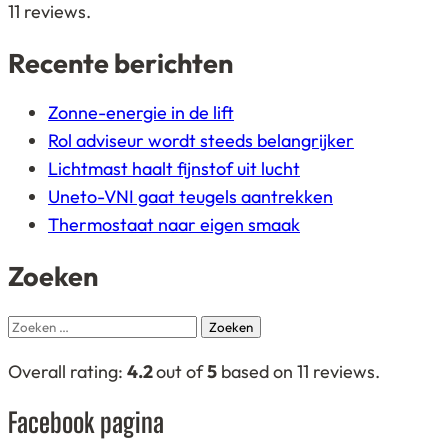
12.345
11
reviews.
ratings
Recente berichten
Zonne-energie in de lift
Rol adviseur wordt steeds belangrijker
Lichtmast haalt fijnstof uit lucht
Uneto-VNI gaat teugels aantrekken
Thermostaat naar eigen smaak
Zoeken
Zoeken
naar:
4,2
Overall rating:
4.2
out of
5
based on
11
reviews.
rating
Facebook pagina
based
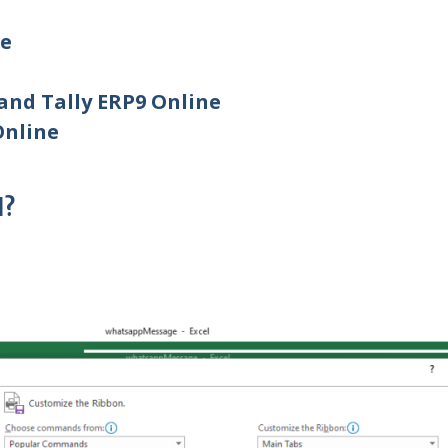
ne
and Tally ERP9 Online
Online
l?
....
Output a precise copy of the entries, leaving the images out.

* Exercise output
12.345
11
reviews.
ratings
Recente berichten
Zonne-energie in de lift
Rol adviseur wordt steeds belangrijker
Lichtmast haalt fijnstof uit lucht
Uneto-VNI gaat teugels aantrekken
Thermostaat naar eigen smaak
Zoeken
Zoeken
naar:
4,2
Overall rating:
4.2
out of
5
based on
11
reviews.
rating
Facebook pagina
based
ne
and Tally ERP9 Online
Online
l?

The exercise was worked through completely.